Sweet Wine Chemistry + An Italian Granita Recipe
In Jeff’s Corner 8-25-15 I mentioned how much I enjoyed writing tasting notes for our new vintages because it forced me to take a closer look at our GCV sweet wines. Well, since then I’ve been sneaking around with our 2014 Riesling; meaning it’s been sneaking into my glass a lot after work.
So, with spring in full swing, let’s take a closer look at what’s going on with sweet wines. As we know, wine happens because of fermentation. Most wine grapes are harvested with a sugar content between 20 to 25%. Yeast is added to the grape juice and it converts the sugar into alcohol, and we have wine! A wine is considered “dry” when all the fermentable sugar is converted into alcohol.
The classic way to make a sweet wine is to stop fermentation prematurely and leave behind residual sugar from the juice; and the sooner we stop fermentation the more sugar we leave behind and the sweeter the wine. The residual sugar (RS) of my beloved GCV Riesling is 1.7%, and if we move the decimal to the right, we’ll have 17 grams of sugar in a liter.
Almost all the sugar in grape juice are equal parts fructose and glucose; these are the sugars that ferment into alcohol. There are, however, small amounts of unfermentable sugars (aribinose, xylose, and rhamnose) that will leave behind about .2% RS even when a wine is “dry”.
Now it gets tricky. Even though there are equal parts fructose and glucose, fructose is about twice as sweet as glucose. The yeast, however, ferments the less sweet glucose first, so even though we might have a wine with low RS, it is mostly the sweeter fructose.
A second way to make a sweet wine (besides stopping fermentation early) is to ferment dry, and then go back and add unfermented grape juice to a desired RS. If this is done, a wine at 1.7% RS will be less sweet then our 1.7% Riesling because of its higher percentage of glucose.
To confuse things a bit more, we all perceive sweetness differently. The average perceptible threshold is 1%, and most of our thresholds range between .5 and 2.5%. So, what appears very sweet to one person might seem much less so to another.

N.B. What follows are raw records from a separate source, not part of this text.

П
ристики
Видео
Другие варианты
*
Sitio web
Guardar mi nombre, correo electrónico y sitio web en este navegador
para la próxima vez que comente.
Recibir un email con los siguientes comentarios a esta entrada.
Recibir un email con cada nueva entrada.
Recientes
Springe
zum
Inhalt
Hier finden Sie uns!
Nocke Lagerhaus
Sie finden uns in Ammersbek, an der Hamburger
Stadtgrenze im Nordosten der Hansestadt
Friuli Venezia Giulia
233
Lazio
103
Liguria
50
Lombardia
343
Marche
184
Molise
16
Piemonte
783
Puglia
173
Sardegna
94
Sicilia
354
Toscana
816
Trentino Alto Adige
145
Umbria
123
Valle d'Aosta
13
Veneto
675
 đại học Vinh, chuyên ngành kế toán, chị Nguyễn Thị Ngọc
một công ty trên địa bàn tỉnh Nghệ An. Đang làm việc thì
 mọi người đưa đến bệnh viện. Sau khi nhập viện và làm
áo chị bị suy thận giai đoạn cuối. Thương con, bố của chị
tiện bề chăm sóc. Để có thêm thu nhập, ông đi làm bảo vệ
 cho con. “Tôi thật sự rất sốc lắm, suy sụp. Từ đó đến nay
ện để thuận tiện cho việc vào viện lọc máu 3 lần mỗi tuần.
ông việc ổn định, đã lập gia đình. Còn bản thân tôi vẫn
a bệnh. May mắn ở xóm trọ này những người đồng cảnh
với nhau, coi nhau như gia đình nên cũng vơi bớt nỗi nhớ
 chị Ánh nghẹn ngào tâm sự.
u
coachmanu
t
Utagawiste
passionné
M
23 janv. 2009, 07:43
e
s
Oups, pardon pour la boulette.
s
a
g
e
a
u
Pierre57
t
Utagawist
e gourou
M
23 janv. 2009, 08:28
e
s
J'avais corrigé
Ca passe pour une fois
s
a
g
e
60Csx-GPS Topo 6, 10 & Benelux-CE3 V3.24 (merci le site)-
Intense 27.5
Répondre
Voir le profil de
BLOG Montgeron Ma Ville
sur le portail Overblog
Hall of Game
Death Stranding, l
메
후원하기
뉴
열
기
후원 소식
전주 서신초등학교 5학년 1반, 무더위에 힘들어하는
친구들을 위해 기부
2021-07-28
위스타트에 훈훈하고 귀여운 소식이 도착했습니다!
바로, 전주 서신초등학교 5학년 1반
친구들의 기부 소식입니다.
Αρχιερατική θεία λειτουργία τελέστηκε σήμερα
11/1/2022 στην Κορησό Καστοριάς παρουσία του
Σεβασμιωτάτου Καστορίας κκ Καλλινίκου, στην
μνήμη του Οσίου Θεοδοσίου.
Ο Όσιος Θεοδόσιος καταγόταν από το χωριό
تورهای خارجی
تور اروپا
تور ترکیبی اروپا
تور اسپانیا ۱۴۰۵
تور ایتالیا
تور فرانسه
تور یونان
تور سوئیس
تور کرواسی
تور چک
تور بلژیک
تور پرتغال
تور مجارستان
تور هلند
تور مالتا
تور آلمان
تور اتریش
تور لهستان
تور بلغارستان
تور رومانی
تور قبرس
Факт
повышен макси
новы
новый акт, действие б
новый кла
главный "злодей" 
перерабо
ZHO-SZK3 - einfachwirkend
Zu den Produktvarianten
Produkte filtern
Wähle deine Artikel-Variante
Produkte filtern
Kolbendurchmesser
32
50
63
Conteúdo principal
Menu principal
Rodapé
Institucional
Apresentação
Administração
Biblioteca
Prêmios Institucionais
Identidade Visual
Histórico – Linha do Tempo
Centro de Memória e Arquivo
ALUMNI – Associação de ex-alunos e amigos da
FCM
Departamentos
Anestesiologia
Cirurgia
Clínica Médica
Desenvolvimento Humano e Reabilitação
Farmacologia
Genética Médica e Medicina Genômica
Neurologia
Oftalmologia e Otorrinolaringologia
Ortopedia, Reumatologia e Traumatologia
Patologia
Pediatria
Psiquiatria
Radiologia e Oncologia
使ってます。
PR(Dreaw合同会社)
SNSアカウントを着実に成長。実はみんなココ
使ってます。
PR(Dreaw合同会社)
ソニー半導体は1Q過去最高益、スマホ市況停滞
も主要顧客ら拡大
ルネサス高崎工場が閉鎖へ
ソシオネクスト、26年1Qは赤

Whew, that’s enough chemistry and technical stuff! Let’s finish with a very simple, yet very elegant, spring and summer dessert made from our luscious Muscat Canelli.
An Italian Granita is a sweet and slushy frozen dessert made from fruit juice or wine. In France, it would be called a Granité. This is super simple. All you need is a bottle of Grape Creek Muscat Canelli and some fresh strawberries, raspberries, and blackberries.
1) Pour the wine into a sauté pan and simmer until the alcohol evaporates. This won’t take long, since it vaporizes at 168 degrees, long before the wine boils.
2) Freeze the wine overnight in a shallow, covered container.
3) Before serving, shave the ice with the tongs of a fork until it is a slushy consistency.
4) Cut the strawberries into pieces equal in size to the blackberries. Place the berries in the bottom of a frozen Martini glass and spoon the slush on top.
How easy is that! Besides berries, try fresh hill country peaches, watermelon, kiwi, or whatever fruit you like.